Pantau - Mahkamah Konstitusi (MK) menolak permohonan uji formil terhadap Undang-Undang Nomor 32 Tahun 2024 tentang Konservasi Sumber Daya Hayati dan Ekosistemnya (UU KSDAHE), namun putusan ini menuai respons keberatan dari aliansi masyarakat sipil dan masyarakat adat.
Permohonan uji formil diajukan oleh Aliansi Masyarakat Adat Nusantara (AMAN), Wahana Lingkungan Hidup Indonesia (WALHI), Koalisi Rakyat untuk Keadilan Perikanan (KIARA), serta Mikael Ane dari Masyarakat Adat Ngkiong Manggarai, Nusa Tenggara Timur.
"Kami menghargai putusan Mahkamah Konstitusi mengenai Uji Formil UU KSDAHE yang kami mohonkan. Namun bagi kami pelibatan masyarakat terutama Masyarakat Hukum Adat dalam RDPU tidaklah cukup untuk menjamin aspek meaningful participation dalam pembentukan UU KSDAHE," demikian pernyataan dari perwakilan koalisi masyarakat sipil.
Proses Legislasi Dinilai Tertutup dan Tidak Inklusif
Dalam putusannya, MK menyatakan bahwa meskipun proses pembentukan UU dilakukan secara tertutup, masyarakat tetap dapat mengakses pembicaraan melalui catatan rapat.
Namun, MK juga mencatat bahwa dari 22 rapat pembahasan yang terdiri dari 21 rapat Tingkat I dan 1 rapat Tingkat II, hanya 4 yang terbuka untuk publik, sementara sisanya berlangsung tertutup, termasuk rapat Tim Perumus dan Tim Sinkronisasi.
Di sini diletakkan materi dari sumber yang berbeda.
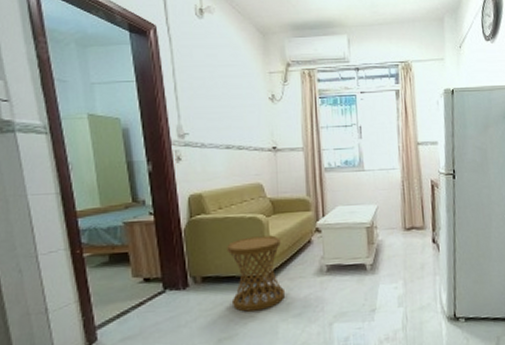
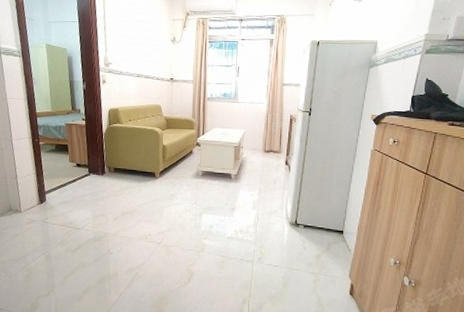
side table: present [227,235,284,312] -> none [132,143,170,197]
Aliansi masyarakat sipil menyoroti bahwa keterbatasan akses terhadap proses legislasi menjadi hambatan serius bagi partisipasi publik yang bermakna.
"Padahal hasil pemantauan dari Koalisi Masyarakat Sipil untuk Konservasi Berkeadilan menemukan 20 dokumen proses rapat yang tidak dapat diakses," ujar mereka.
Sekretaris Jenderal AMAN, Rukka Sombolinggi, menegaskan bahwa Masyarakat Adat tidak merasakan partisipasi penuh dalam pembentukan UU KSDAHE.
"Undang-Undang ini boleh saja dianggap legal oleh para pengambil kebijakan, dan Mahkamah Konstitusi dengan menyatakan telah memenuhi syarat formil pembentukan perundang-undangan. Tapi bagi kami, Masyarakat Adat, proses pembentukan UU KSDAHE serta putusan MK ini tidak mencerminkan partisipasi penuh dan efektif," ungkapnya.
Pendapat Berbeda Dua Hakim MK
Putusan MK tidak diambil secara bulat. Dua hakim konstitusi, Suhartoyo dan Saldi Isra, menyampaikan pendapat berbeda (dissenting opinion) yang menyatakan bahwa proses pembentukan UU KSDAHE dilakukan secara tertutup tanpa alasan yang sah.
Keduanya menilai bahwa penutupan rapat pembahasan tersebut bertentangan dengan prinsip keterbukaan dan partisipasi publik sebagaimana diamanatkan oleh UUD 1945, sehingga UU KSDAHE seharusnya dianggap cacat formil.
Koalisi masyarakat sipil bersama akademisi dan masyarakat adat menyerukan agar proses legislasi ke depan, terutama yang menyangkut isu lingkungan hidup, tanah, dan sumber daya alam, harus menjamin partisipasi publik yang bermakna dan inklusif.